# 66 Wiring issues



## jbrenner (Apr 15, 2013)

Hey everybody. I'm at my wits end with the wiring on my 66 that I'm in the process of restoring. I've completely installed the new wiring harness, EZ Wiring, and everything went smoothly. However, the issue I'm having is with the headlight switch and blowing fuses. I'm using a Ron Francis switch and every time I go to connect the brown wire that feeds the rear brake/turn signal lights, it immediately blows the fuse inside the fused wire I have running to the terminal on the switch that powers the rear lights. This terminal and the terminal for the brown wire are right next to each other. I've gone through the entire setup over and over looking for a short to ground somewhere and can find no evidence of any damaged wires or bare spots making contact with metal. Have also made sure everything is grounded including the park lamp and tail light buckets as I know they can be issues due to corrosion. Headlights work, turn signal and brake lights work, dash lights and gauge lights work. But without the brown wire connected I am left without rear running lights for night time driving. Something else interesting of note is that when I try to attach the brown wire on the terminal, it will literally "spark" when it makes contact. I can not for the life of me figure out what the deal is. Any thoughts or input would be greatly appreciated.


----------



## 05GTO (Oct 6, 2004)

Unplug the ribbon cable that runs under the drivers side carpet and see if the fuse still blows. If it doesn't you may have a problem with the ribbon cable or the trunk wiring.


----------



## jbrenner (Apr 15, 2013)

Yeah, I don't have the ribbon cable anymore as I installed an aftermarket wiring harness. I did try and run separate clean wires to the back, bypassing the ones I had already installed inside the car, to be sure it wasn't that. With the fresh wires ran for each circuit it still blows the fuse. Just went over everything again looking at all wires for any kind of breakage causing a short to ground and I just find nothing. Stumped!


----------



## 05GTO (Oct 6, 2004)

Do you have a wiring diagram for the new switch?


----------



## jbrenner (Apr 15, 2013)

Yes, switch comes with one and it's definitely wired correctly. It's the standard GM connections. The fuse blows as soon as you pull the knob out to turn headlights on. Got a new switch also, thinking it may be a bad switch. No luck. Basically I can't have both the fused 12v wire that powers the taillights AND the brown wire that runs from headlight switch to tail lights connected at the same time. If brown only connected, no problem. If fused power wire only connected, no problem. Brown wire obviously runs all the way back to rear lights. Based on how it's acting, blowing when I try to connect both tail light wire and fused power wire, my thoughts were that there had to be a short in those sections somewhere. But to no avail. Wires are undamaged and fuse still blowing when new different wires used to "bypass". The rear tail lights ground via the housing he sockets plug into, but I've got additional ground wires connected from ground on socket to post on housing as well. Ground shouldn't be issue anyway since it'll usually cause lights to be dim or not work. Not blow fuses.


----------



## tonyli (Aug 14, 2013)

Bad grounds will cause issue with lights dimming. However dead short(pinch wire) will cause the fuses to blow. Can you take some pics of the light sockets and how you set up the grounds. Also do you have meter with a ohm setting on it. You can check for grounds this way.


----------



## jbrenner (Apr 15, 2013)

I can take some pics this weekend. Mine is a 66 Tempest, so it has the curved shaped tail lights in the corners of the rear end. Anyway, the tail light housing is 2 pieces, interior and exterior. The interior bracket slides over two threaded posts from the exterior piece, and the tail socket plugs into the hole in the exterior piece. The metal edges of the socket contact the metal housing for ground when you plug it in. Additionally I've run another ground wire that on one end connects with the black ground wire coming from back of socket, with other end attached to nut that tightens down on the threaded posts on the tail light housing.

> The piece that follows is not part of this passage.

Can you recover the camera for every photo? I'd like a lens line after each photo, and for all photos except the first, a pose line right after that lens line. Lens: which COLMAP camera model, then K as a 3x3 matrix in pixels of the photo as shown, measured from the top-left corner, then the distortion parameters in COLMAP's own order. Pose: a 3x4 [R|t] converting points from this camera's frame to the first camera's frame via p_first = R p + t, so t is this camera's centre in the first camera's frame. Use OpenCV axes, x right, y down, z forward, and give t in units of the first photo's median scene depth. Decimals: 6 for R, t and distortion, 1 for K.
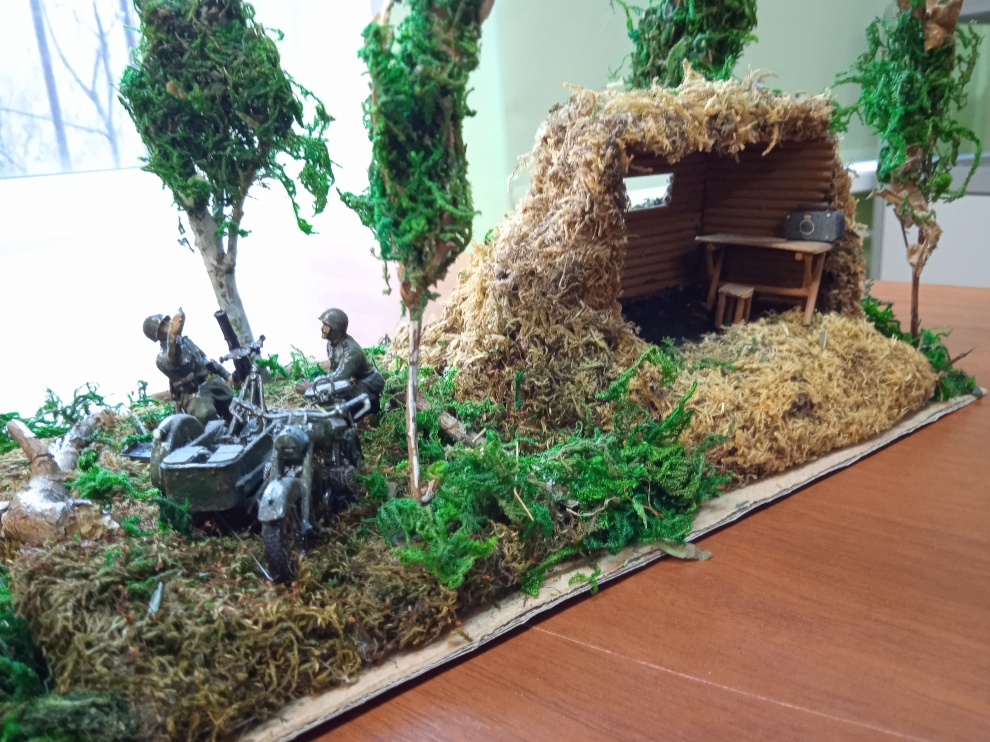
lens RADIAL K [[798.1, 0, 495.0], [0, 798.1, 371.0], [0, 0, 1]] dist [-0.046158, 0.000115]
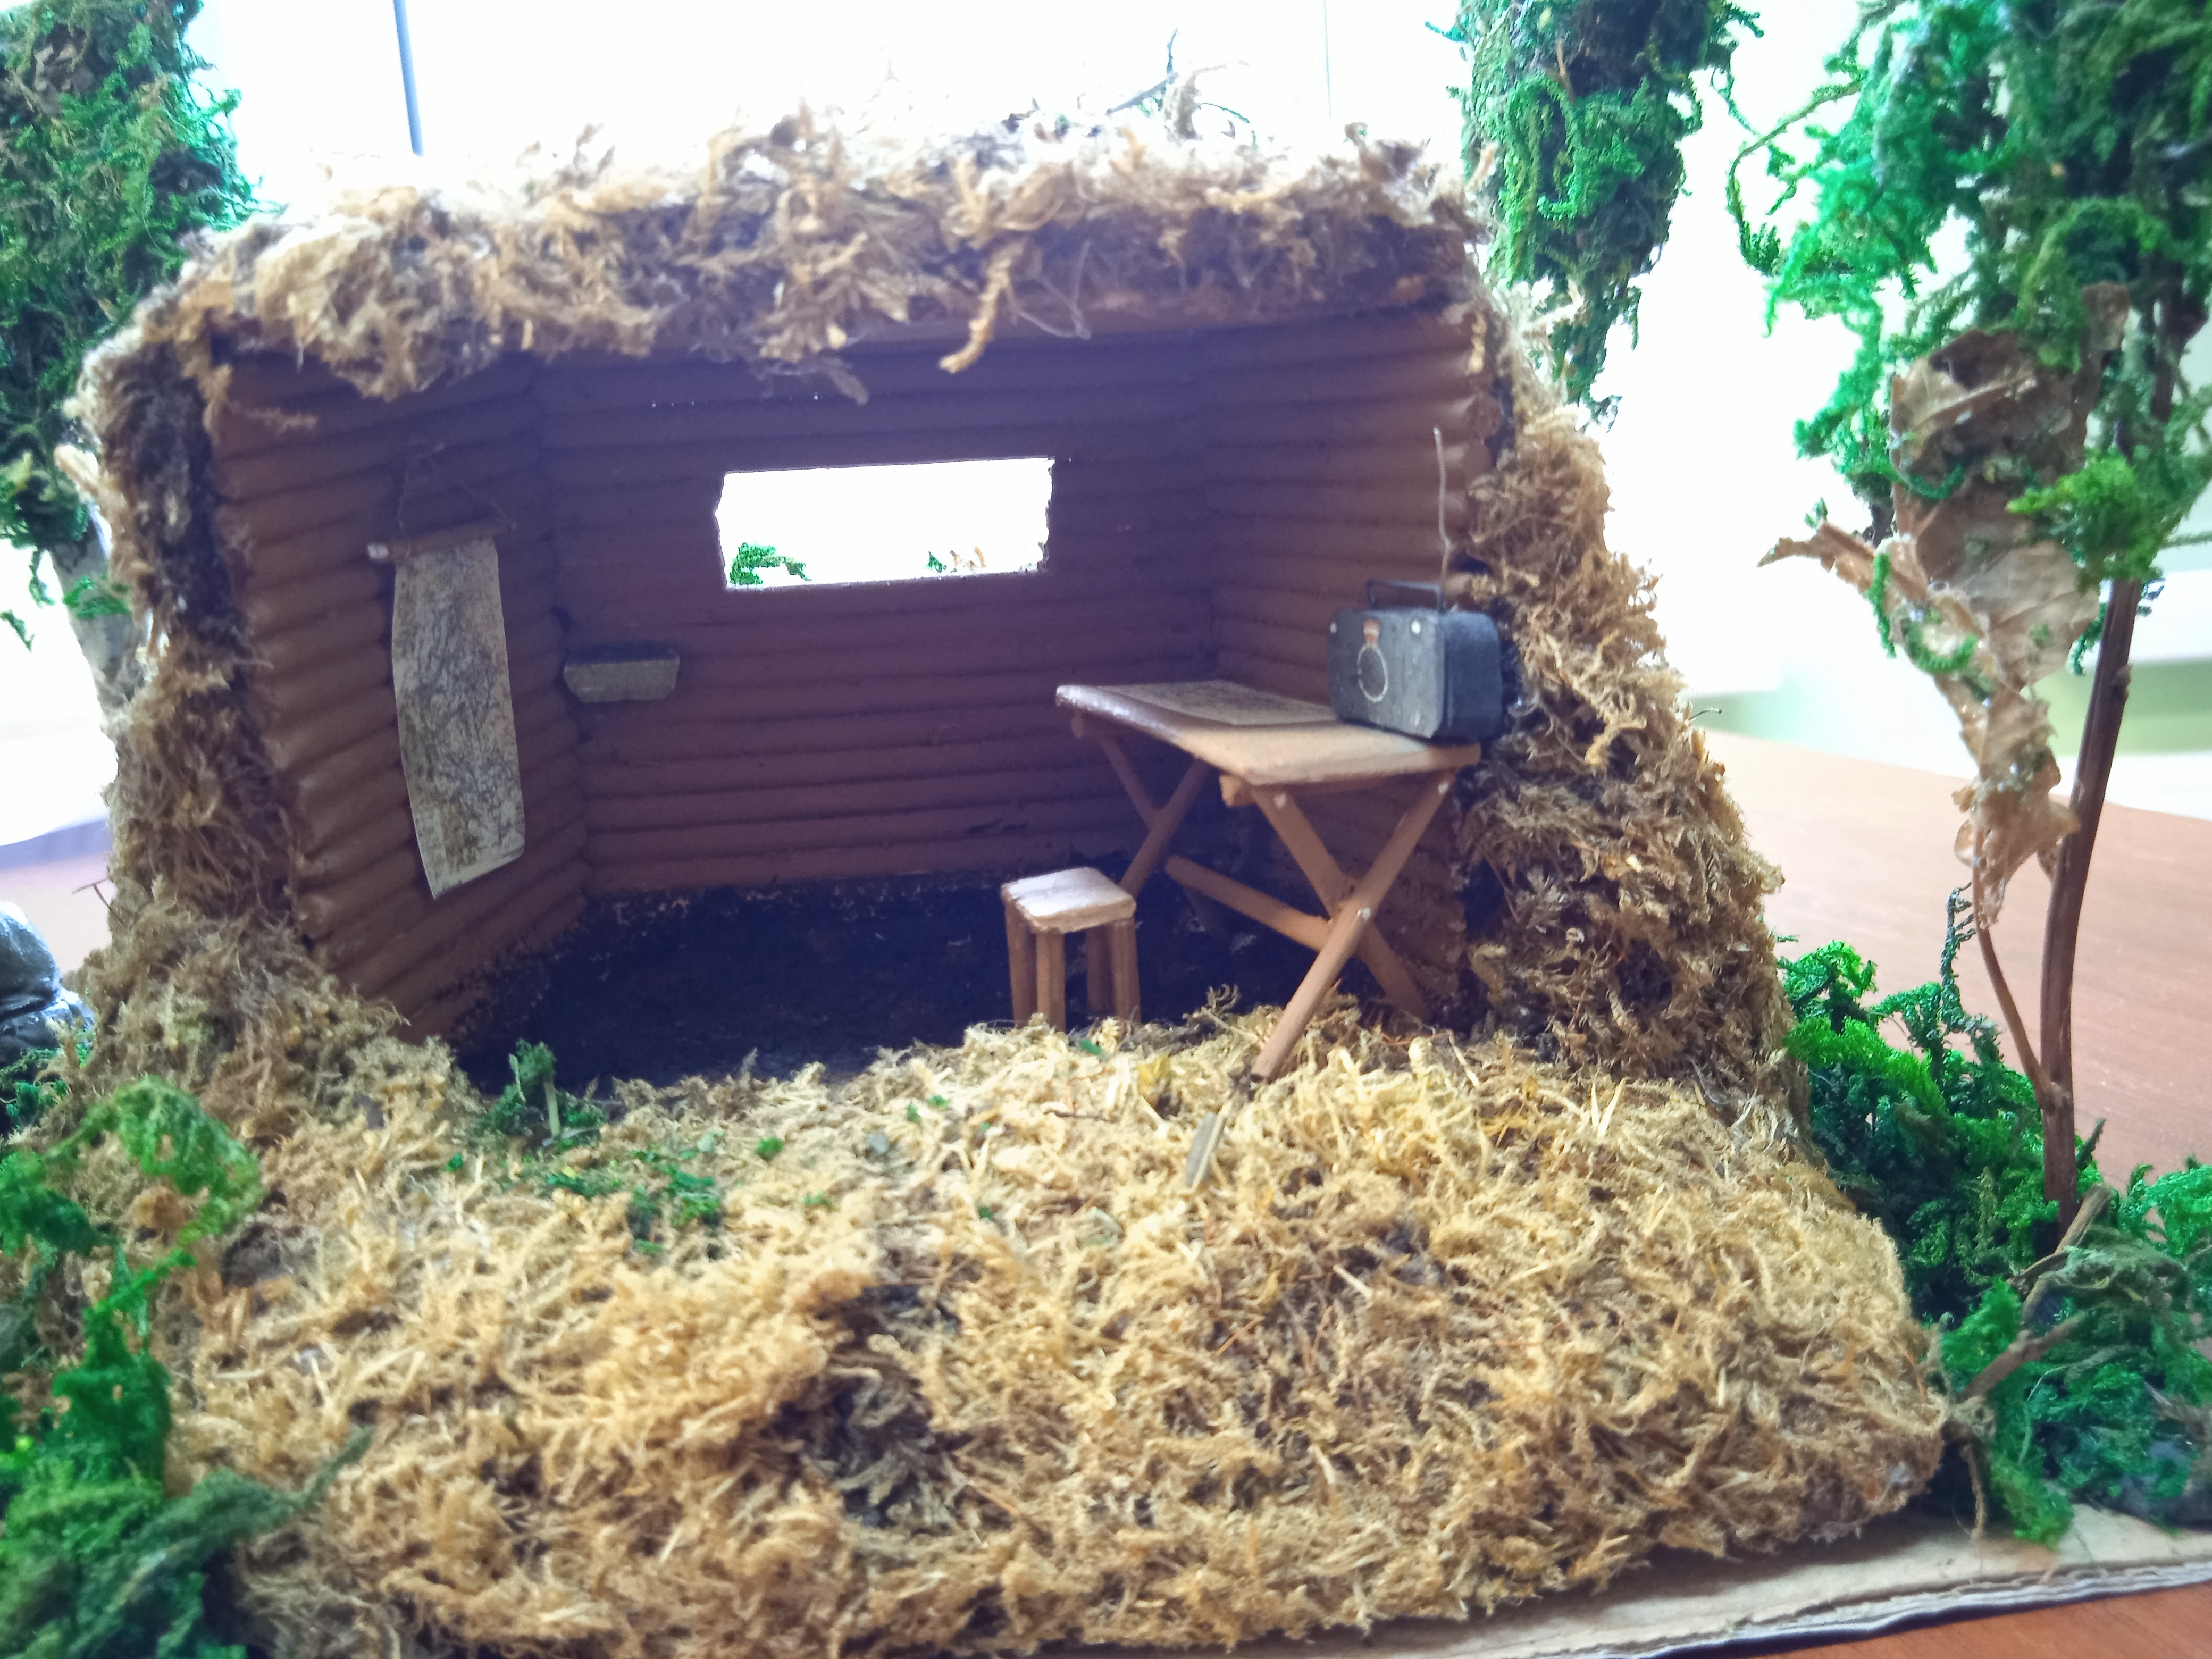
lens RADIAL K [[1774.8, 0, 1106.0], [0, 1774.8, 829.5], [0, 0, 1]] dist [-0.007160, -0.005221]
pose [[0.886314, 0.098958, -0.452389, 0.580069], [-0.129863, 0.990815, -0.037691, -0.103889], [0.444504, 0.092155, 0.891024, 0.484248]]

As far as grounds go, I've got engine block to firewall, engine block to frame and passenger side inner fender well to frame all connected...and connected to bare metal as should be. Have battery cable to engine block as well as should be.


----------



## ALKYGTO (Mar 29, 2010)

Does the brown wire have voltage to it before you plug it in? May be feeding back from the rear if you have two power sources running back there. I know electrical problems can drive you nuts. :crazy:


----------



## jbrenner (Apr 15, 2013)

Yeah, thought about that too. Tested brown wire to check for feedback/current and the multimeter reads nothing. I've also tried disconnecting different things one at a time...a dash light, gauges, etc...to see if that would effect anything and it hasn't changed. But it does almost act like there's current running through it since it literally sparks as soon as it contacts the tab it connects to on the headlight switch. As I mentioned before, if only fused 12v wire connected, no problem. If brown wire from rear of car only connected, no problem. As soon as I try and connect both, spark and then subsequent fuse blowing if I hold the wire to the tab on the headlight switch long enough. Does this whether the 12v wire is connected first and I then try to connect brown wire, or vice versa...brown wire connected to headlight switch first, then 12v fused wire.


----------



## tonyli (Aug 14, 2013)

The two wires coming from the light socket are two hot leads. One has power coming from the running lights and the has power coming from the brake and signal switch. If am reading your post correctly you have an additional ground tied into the black wire. You have to remove that additional ground because that is your short. The only ground that is needed when the socket is screwed into tail light housing. Let me know how you make out with the ground removed from the black wire.


----------



## jbrenner (Apr 15, 2013)

Thanks tonyli, that's exactly whag it was. In my haste I attached the ground to the black lead, instead of the bezel where the ground actually feeds. One of my rear lights was dim at the time, so added additional grounding wire to correct...but not thinking and used the black lead off the socket instead of the grounding from the housing. Stupid, really. These things happen though in a total restoration, so many things to restore and consider. Anyway, thanks again for the assistance. Now onto installing the vintage air.


----------



## tonyli (Aug 14, 2013)

No problem. Glad it work out.


----------